The main point of versioning modules is to help your team with context about how modules are progressing. Remember that your goal is still to get all of your code onto a newer version. Getting buy-in from management is key to making progress on this initiative. Also be sure to pick versions to support. If you choose to upgrade to each terraform version sequentially, you’ll spend all of your time doing upgrades and no actual building. This is due to the rapid release cycle for Terraform.

Version Release Date
0.11.0 11-16-17
0.12.0 05-22-19
0.13.0 08-10-20
0.14.0 12-02-20
0.15.0 04-15-21
1.0.0 06-08-21

Upgrading your Terraform CLI Version

Before you upgrade your terraform workspace, you should upgrade the terraform CLI to the most recent release for your current version. For example, if you were upgrading from Terraform 0.11.X to 0.12.X, you should make sure you’re using the most recent Terraform 0.11.X version (0.11.15) A tool like tfswitch is great for helping you manage multiple Terraform versions on your local machine.
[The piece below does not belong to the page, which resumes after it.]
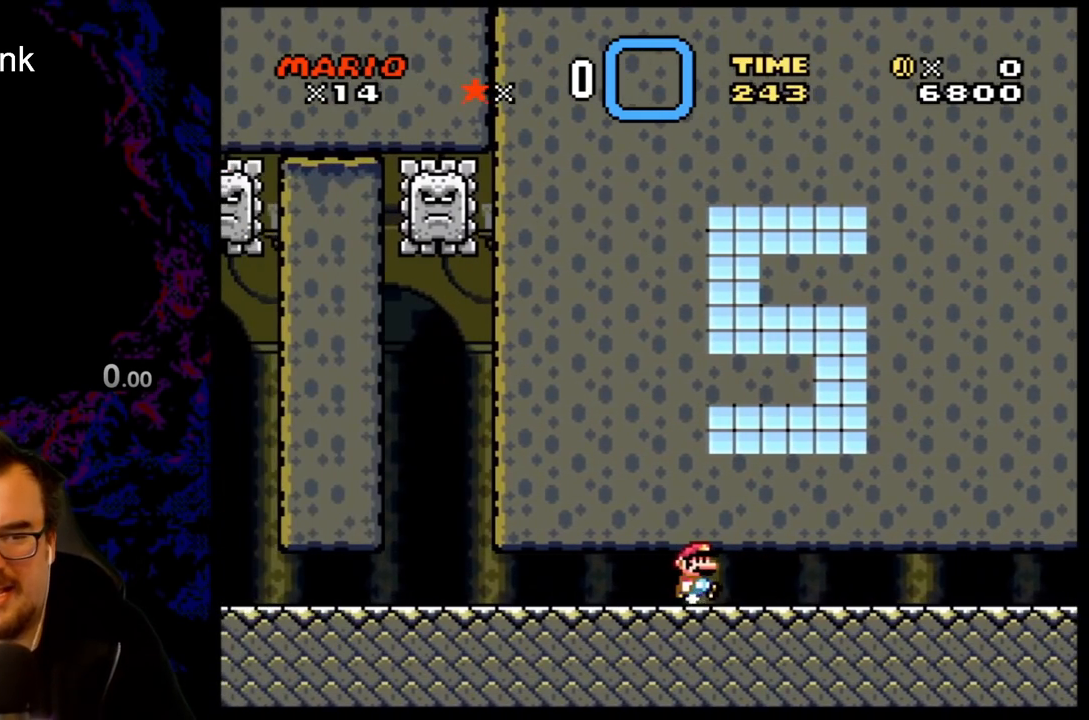
{"buttons": ["Y", "DPAD_RIGHT"], "events": []}
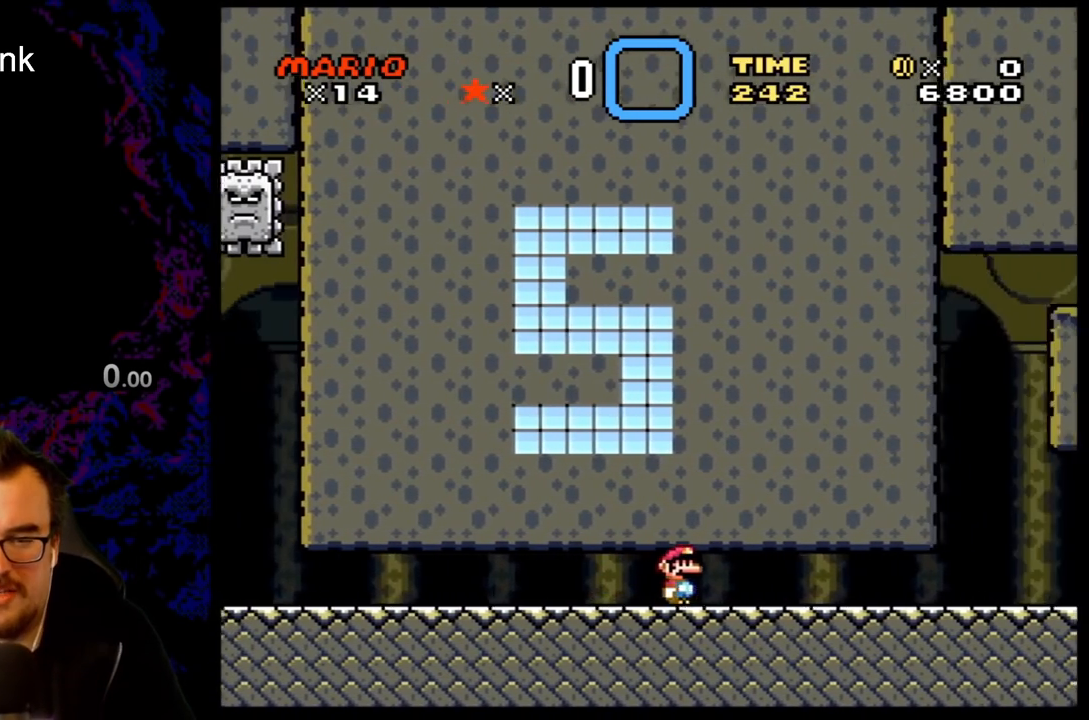
{"buttons": ["B", "Y", "DPAD_LEFT"], "events": [[417, "B", "down"], [450, "DPAD_LEFT", "down"], [450, "DPAD_RIGHT", "up"]]}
Upgrading Terraform Workspaces

Your terraform workspace organization will dictate how you will tackle the upgrade. If you are crazy and deployed all of an environment’s resources in a single workspace, you will need to update everything at once. This is not a great organization approach, but it’s effective and risky. It would be better to split your workspaces into smaller, loosely coupled workspaces. If you mess up one aspect of your system, it’s a big deal, but it’s not the end of the world.

Use lower environments and test environments to see what happens when you upgrade to a newer version of terraform. Nothing builds confidence like upgrading through several lower environments prior to production (as long as you’re using the same terraform modules across environments.)

In some cases, you may need to use terraform state rm to stop resources from being deleted and terraform import to remap existing resources from the previous version into your statefile.

Teamwork Makes The Dream Work

Coordinate with your team to divvy up the upgrade work. It’s too much work for one person and who will maintain it when you leave the company? As your team’s resident Terraform Trailblazer, you will be the first to run into upgrade issues (yay.) Create documentation to help your teammates get started, they need some reassurances that they aren’t gonna burn the house down.

In Review

This is not an exhaustive list of how to upgrade your terraform code because everyone will have different starting points. Some people may start on an older terraform version and no modules, some with modules and large workspaces, etc. Create a plan with tasks that can be divvied up, set milestones and push management to get this onto a regular maintenance schedule with priority.